In some places in our country Medicaid expansions are kept quiet.  States worry if you let people know the uninsured are becoming covered and they might go to the doctor, that this could cost money and that that might be something our neighbors scowl at.  In fact, some of our sister states in their legal briefs to the Supreme Court are describing people signing up for Medicaid as “one of the harms brought to states” because of the Affordable Care Act.  I encourage those who make that argument to read Matthews gospel 25[..] I want to mention the tragic case of Deamonte Driver, a little 12-year old boy in Prince George’s County who died because his family could not afford to go get a toothache looked at.  That toothache led to an infection that led to his brain that took his life.  Deamonte lived just outside this nation’s capital [..]

We might want to ask [those who say they want to repeal the law] what advice they would give to the millions of Americans who don’t have health insurance.  Crossing your fingers is not really a responsible option.  Do they believe, like that debate audience, we should allow hospitals with an injured uninsured patient to just ‘let him die’?  [..] That’s not how you move America forward and that is not what the vast majority of Americans in their heart expect of ourselves or our government.
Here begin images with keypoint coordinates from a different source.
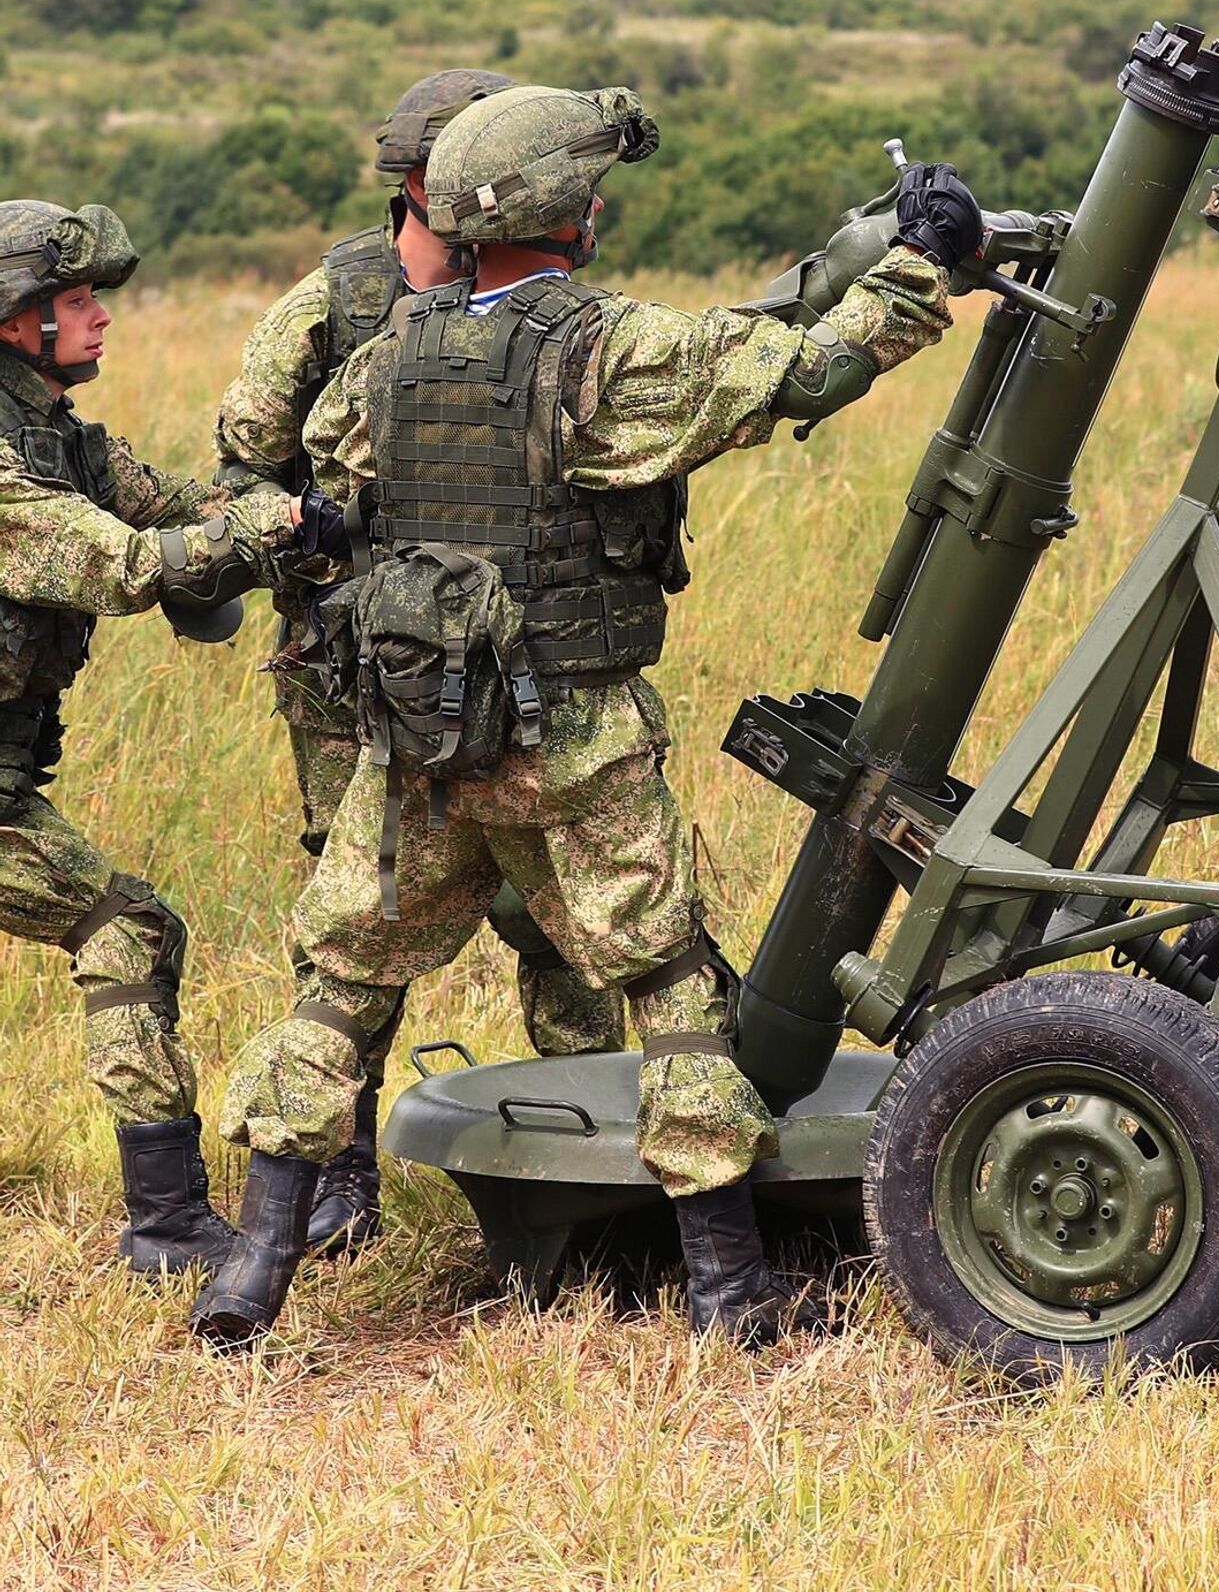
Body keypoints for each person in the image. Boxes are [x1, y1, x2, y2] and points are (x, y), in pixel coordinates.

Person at [189, 84, 983, 1350]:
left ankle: (253, 1266)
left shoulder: (390, 350)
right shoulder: (605, 347)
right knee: (666, 982)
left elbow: (326, 473)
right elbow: (809, 370)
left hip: (418, 745)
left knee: (338, 982)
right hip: (572, 734)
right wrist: (920, 263)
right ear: (568, 213)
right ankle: (728, 1286)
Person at [214, 69, 624, 1262]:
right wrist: (334, 559)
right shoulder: (335, 303)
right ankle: (337, 1183)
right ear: (416, 185)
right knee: (364, 923)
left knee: (570, 923)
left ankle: (591, 1173)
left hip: (518, 676)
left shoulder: (546, 308)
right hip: (363, 681)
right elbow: (250, 462)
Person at [0, 199, 289, 1272]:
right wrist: (263, 533)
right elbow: (125, 565)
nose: (100, 321)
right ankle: (167, 1229)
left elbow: (173, 512)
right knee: (127, 929)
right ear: (15, 319)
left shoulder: (59, 437)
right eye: (77, 303)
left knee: (130, 927)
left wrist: (308, 512)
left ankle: (167, 1223)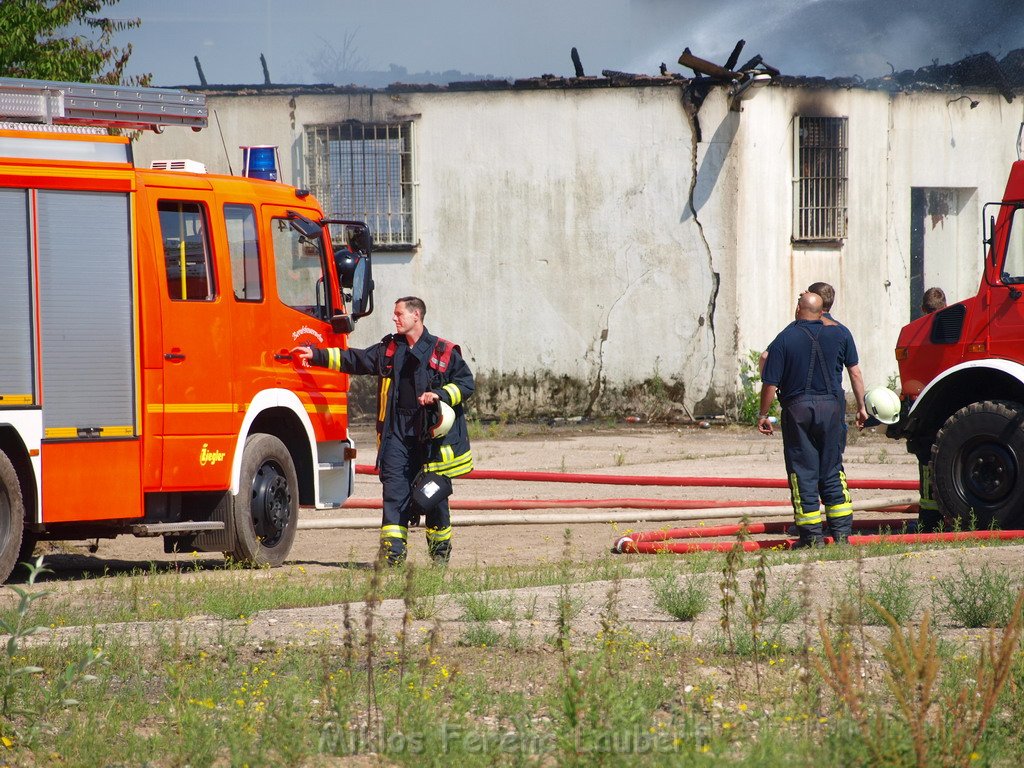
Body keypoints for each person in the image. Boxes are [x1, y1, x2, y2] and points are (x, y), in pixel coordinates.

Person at [291, 296, 474, 565]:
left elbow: (466, 384)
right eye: (395, 314)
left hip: (432, 441)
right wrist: (315, 355)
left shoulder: (443, 352)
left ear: (416, 317)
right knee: (394, 496)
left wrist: (440, 396)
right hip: (398, 438)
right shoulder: (391, 349)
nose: (394, 318)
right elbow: (356, 359)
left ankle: (440, 559)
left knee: (434, 500)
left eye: (399, 314)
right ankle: (393, 558)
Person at [758, 292, 868, 547]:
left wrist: (764, 414)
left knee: (804, 472)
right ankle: (841, 535)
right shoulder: (840, 334)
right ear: (822, 312)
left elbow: (770, 382)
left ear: (798, 309)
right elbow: (854, 370)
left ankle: (811, 538)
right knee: (831, 469)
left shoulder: (785, 338)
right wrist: (862, 407)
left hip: (798, 411)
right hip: (832, 409)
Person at [916, 286, 948, 531]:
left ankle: (930, 520)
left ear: (922, 310)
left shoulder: (916, 335)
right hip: (952, 409)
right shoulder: (958, 329)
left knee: (927, 463)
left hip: (927, 410)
We have a responsibility to make the business case for the Affordable Care Act.  What are the opportunity costs of inaction?  When a small business is paying another fifteen to twenty percent annually, every year for health insurance, how many fewer people are they employing? How many dollars could have gone into expanding markets for their products or services?   What are the opportunity costs for families when a mom has to choose between a roof over their head, food on the table, or healthcare?

People who are sick can’t work.  Mom and Dad can’t provide for their family if all of their dollars are going to rising healthcare costs, let alone keep paying the mortgage if all of the sudden they’re wiped out by some unanticipated hospital bills.  In the private sector rising costs are eroding the quantity and quality of health benefits for American workers.  In the public sector health costs are the single greatest threat to our fiscal sustainability [..]

Peter Orzag wrote these words:

It is no exaggeration to say the United States standing in the world depends on its success in constraining the healthcare cost explosion.  Unless it does, the country will eventually face a severe fiscal crisis or a crippling inability to invest in other areas.

Truly, bending the cost curve requires innovation [..] Innovations like the health information exchange which allows the sharing of data between hospitals, labs and thousands of doctor’s offices.  This isn’t something that we’re imagining.  It’s not something that we’re hoping for.  It’s something that we’re doing [..]

There is no area that cries out for better choices more so than the area of containing healthcare costs, of having better preventive care.  Making our workforce healthier, making the balance sheets of our small businesses better so that they can reinvest in more jobs and more opportunities.  We need to talk about this in terms of the business case for healthcare.  There are better ways to do this, virtually every country has shown that this is possible [..]

We’ve seen what works, but we’ve been too timid to do what our parents and grandparents had the courage to do.  Which was to do it at scale, to do it in an impactful, broad way.  To realize that in our America there is no such thing as a spare American.  Everyone is needed.  Are other countries so much more innovative than us that they can figure out how to do this to scale and we can’t?  I don’t buy that [..]  There are in fact challenges so large that we can only hope to tackle them together.  Making better choices in terms of healthcare is one of them.